F# database-access routines are part of the core language, and they are accessed through the System.Data and System.Data.SqlClient libraries. F# database-access implementation depends on the underlying ADO.NET mechanisms and configuration at the .NET runtime.

As Scala runs on top of a Java Virtual Machine (JVM), it leverages Java's JDBC. Database routines are invoked either directly through JDBC or through other Java or third-party database extensions. There are several Scala-specific, third-party open source libraries available for this purpose, but I cannot attest to their maturity and stability.

GUI Development

GUI development in F# is fully supported through .NET's WinForm library. The GUI development API resides in the System.Drawing and System.Windows.Forms libraries, which are standard shared .NET DLLs.

GUI development in Scala is accomplished through Java Swing.
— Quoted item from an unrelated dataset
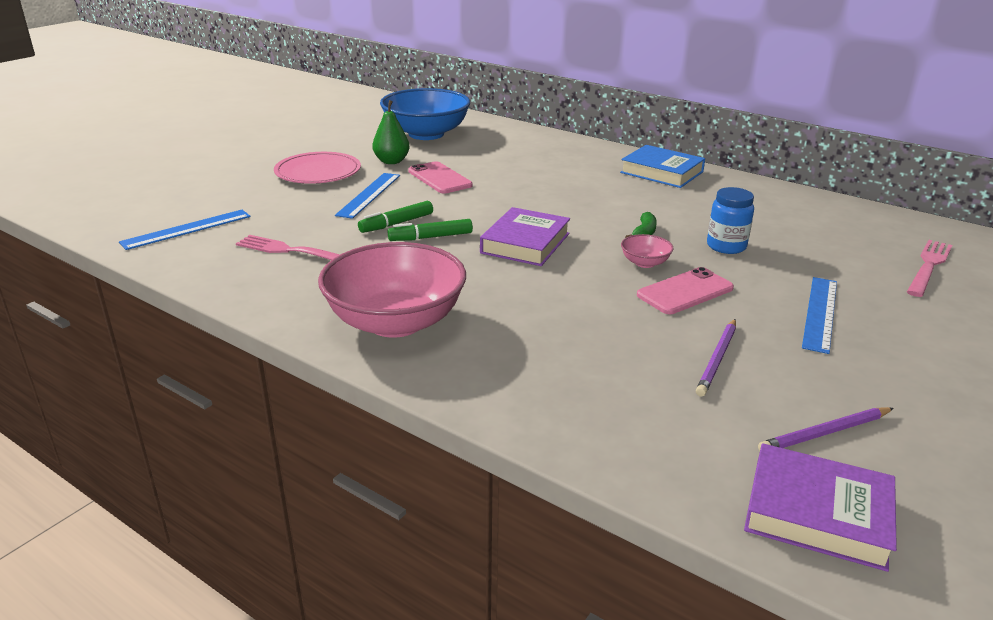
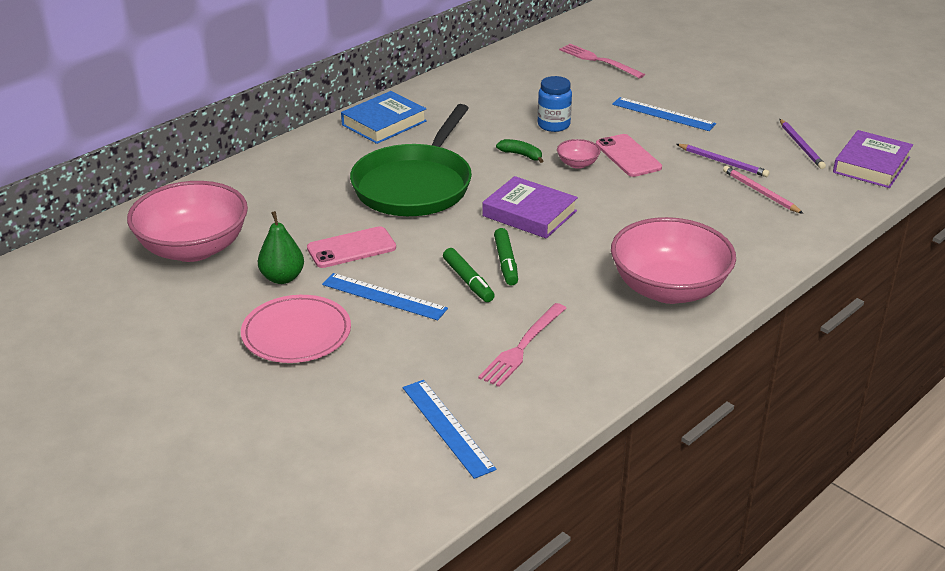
camera: 80 degrees left, 5 degrees up
(426, 134) = (193, 248): blue bowl -> pink bowl
(553, 192) = (415, 185): none -> green pan
(650, 389) = (760, 192): none -> pink pencil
As with JDBC, access to Swing features and APIs is done in Scala syntax, so the Swing development feels natural to Scala programmers.

Web Development

Web development in F#, like database access and GUI development, is accomplished through the shared .NET System.Web library. ASP developers can specify F# as one of their server-side languages and then implement the HTTP-handling logic entirely in F#.

Scala does not feature any specialized Web development components. However, mature Scala-based, third-party frameworks are available for Web development. At the time of writing, the Lift Web framework was the best known and best-established framework for developing Web-based applications in Scala.